**Extracted material**

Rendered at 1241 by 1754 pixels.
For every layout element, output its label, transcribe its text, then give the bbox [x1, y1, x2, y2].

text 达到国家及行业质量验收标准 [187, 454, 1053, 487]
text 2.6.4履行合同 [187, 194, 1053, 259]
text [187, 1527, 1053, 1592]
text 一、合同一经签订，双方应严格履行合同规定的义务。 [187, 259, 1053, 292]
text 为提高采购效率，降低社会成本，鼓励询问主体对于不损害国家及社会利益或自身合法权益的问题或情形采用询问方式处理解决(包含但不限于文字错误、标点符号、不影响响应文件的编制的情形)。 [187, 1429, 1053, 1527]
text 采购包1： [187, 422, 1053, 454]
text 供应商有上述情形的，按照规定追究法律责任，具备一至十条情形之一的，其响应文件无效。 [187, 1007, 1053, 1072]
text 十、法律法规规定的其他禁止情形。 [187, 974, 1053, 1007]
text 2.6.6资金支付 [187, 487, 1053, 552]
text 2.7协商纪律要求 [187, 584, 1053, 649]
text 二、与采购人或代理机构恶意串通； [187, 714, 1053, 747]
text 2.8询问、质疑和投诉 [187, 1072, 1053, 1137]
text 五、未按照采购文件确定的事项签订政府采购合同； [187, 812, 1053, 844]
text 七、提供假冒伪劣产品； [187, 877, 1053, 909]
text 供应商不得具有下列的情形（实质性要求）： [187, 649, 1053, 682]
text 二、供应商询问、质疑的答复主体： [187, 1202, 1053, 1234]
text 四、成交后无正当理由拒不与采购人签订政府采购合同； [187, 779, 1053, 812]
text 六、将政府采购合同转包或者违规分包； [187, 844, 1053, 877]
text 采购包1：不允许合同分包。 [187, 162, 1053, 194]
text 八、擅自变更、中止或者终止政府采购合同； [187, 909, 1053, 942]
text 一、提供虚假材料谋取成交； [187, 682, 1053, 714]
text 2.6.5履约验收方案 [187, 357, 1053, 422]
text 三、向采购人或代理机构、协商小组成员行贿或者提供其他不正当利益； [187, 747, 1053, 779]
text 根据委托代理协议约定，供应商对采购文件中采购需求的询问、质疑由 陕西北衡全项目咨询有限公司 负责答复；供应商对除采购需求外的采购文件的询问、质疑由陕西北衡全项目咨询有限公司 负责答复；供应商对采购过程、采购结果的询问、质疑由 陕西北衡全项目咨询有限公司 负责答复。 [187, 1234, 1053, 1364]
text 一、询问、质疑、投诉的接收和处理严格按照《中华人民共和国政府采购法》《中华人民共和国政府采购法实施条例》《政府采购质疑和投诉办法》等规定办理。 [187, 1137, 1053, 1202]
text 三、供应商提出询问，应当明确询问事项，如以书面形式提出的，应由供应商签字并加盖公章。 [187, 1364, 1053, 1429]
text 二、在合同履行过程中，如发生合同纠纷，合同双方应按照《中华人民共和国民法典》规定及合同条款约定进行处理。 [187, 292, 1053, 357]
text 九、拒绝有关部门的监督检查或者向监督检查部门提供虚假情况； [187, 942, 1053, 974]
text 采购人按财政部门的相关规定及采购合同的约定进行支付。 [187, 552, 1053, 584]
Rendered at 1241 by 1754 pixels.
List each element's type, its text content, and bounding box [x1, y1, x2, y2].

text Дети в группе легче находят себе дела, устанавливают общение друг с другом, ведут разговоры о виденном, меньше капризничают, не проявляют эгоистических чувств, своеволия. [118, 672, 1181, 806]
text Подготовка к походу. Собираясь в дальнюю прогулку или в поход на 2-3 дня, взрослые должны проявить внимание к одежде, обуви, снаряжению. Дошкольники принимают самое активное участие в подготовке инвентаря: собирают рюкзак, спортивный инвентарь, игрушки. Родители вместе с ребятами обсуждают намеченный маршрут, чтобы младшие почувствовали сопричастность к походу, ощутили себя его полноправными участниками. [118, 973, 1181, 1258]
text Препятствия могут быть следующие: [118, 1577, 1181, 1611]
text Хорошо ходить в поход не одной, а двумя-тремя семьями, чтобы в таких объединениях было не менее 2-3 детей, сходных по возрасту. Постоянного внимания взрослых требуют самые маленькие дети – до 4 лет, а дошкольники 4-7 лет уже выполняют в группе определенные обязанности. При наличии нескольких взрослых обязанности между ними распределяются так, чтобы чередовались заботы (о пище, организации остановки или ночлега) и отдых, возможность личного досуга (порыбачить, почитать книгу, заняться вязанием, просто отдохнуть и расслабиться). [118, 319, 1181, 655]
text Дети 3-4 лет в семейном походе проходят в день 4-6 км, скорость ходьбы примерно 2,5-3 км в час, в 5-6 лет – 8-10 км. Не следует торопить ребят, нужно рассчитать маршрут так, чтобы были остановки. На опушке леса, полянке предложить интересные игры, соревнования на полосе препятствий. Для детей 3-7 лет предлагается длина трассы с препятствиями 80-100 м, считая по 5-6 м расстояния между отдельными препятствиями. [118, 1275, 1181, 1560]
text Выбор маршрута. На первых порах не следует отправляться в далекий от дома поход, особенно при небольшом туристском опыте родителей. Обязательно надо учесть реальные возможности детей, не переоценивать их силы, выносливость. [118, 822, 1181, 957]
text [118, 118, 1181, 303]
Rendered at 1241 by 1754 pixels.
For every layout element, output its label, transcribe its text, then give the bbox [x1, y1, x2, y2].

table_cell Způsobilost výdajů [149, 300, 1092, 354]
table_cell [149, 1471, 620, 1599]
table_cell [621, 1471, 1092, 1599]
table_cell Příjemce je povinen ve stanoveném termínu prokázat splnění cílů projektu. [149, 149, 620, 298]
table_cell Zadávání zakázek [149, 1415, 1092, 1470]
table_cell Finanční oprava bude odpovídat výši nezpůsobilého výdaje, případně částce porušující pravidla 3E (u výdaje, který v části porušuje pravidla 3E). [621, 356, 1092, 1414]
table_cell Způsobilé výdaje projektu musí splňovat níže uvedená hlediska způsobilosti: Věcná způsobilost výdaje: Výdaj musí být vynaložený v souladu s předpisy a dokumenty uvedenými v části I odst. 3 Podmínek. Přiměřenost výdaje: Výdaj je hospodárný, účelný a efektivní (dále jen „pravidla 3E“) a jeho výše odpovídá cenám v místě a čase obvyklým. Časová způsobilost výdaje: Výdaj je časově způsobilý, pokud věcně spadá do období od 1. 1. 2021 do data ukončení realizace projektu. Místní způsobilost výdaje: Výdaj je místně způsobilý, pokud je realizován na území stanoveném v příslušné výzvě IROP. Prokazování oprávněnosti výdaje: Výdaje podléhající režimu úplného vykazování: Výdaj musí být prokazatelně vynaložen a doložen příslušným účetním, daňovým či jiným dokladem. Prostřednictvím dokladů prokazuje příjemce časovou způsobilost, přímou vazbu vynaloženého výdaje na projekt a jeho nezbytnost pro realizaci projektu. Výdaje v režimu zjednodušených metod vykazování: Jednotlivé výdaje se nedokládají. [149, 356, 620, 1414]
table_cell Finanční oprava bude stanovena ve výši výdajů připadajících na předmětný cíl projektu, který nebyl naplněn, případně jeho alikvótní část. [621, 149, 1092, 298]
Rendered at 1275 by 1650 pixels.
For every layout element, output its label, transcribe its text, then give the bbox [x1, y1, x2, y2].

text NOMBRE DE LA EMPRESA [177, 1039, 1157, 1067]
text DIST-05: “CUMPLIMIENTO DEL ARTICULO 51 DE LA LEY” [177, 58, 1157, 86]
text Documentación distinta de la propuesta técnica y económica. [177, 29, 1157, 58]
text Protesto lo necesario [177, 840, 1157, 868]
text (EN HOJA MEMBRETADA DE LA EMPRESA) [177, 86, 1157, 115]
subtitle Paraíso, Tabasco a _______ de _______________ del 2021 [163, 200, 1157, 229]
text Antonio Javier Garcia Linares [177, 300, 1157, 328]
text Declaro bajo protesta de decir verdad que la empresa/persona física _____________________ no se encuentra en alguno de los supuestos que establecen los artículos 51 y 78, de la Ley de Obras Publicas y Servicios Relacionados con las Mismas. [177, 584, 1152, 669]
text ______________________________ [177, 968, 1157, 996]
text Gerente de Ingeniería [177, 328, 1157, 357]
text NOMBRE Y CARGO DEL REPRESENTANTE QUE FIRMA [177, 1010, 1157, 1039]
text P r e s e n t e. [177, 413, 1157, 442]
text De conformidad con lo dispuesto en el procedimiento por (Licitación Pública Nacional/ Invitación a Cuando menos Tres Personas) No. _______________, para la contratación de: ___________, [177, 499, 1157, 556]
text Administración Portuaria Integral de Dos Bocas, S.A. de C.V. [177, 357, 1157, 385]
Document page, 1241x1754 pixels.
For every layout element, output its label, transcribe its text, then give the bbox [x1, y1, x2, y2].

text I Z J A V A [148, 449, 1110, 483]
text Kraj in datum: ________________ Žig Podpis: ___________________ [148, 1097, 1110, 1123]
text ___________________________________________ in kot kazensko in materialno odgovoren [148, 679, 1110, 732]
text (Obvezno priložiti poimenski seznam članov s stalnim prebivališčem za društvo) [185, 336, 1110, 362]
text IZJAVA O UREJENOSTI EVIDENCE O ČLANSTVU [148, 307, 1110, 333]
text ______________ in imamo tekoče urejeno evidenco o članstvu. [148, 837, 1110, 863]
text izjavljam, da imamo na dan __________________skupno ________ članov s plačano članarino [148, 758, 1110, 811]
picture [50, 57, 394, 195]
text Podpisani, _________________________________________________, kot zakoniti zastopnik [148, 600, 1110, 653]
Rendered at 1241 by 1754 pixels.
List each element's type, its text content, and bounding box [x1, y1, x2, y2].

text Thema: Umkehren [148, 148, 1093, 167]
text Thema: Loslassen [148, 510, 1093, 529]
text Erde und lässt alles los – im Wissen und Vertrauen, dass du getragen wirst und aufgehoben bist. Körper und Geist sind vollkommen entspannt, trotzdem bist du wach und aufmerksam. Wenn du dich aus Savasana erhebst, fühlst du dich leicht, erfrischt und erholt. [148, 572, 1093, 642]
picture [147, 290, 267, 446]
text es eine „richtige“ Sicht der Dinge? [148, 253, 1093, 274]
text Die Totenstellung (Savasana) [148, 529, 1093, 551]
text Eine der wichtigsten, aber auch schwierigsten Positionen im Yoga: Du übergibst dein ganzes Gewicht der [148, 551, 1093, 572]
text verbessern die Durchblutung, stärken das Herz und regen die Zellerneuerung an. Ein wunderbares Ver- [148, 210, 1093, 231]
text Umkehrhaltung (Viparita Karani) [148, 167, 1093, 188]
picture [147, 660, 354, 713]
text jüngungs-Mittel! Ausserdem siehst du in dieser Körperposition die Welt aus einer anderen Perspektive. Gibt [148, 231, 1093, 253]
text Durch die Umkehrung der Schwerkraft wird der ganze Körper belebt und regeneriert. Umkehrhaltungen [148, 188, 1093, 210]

**Task objective**
When you reach the line containing "text [118, 118, 1181, 303]" in the data above, start copying exactly, and stop after the line containing "table_cell [149, 1471, 620, 1599]".

**Expected answer**
text [118, 118, 1181, 303]
Rendered at 1241 by 1754 pixels.
For every layout element, output its label, transcribe its text, then give the bbox [x1, y1, x2, y2].

table_cell Způsobilost výdajů [149, 300, 1092, 354]
table_cell [149, 1471, 620, 1599]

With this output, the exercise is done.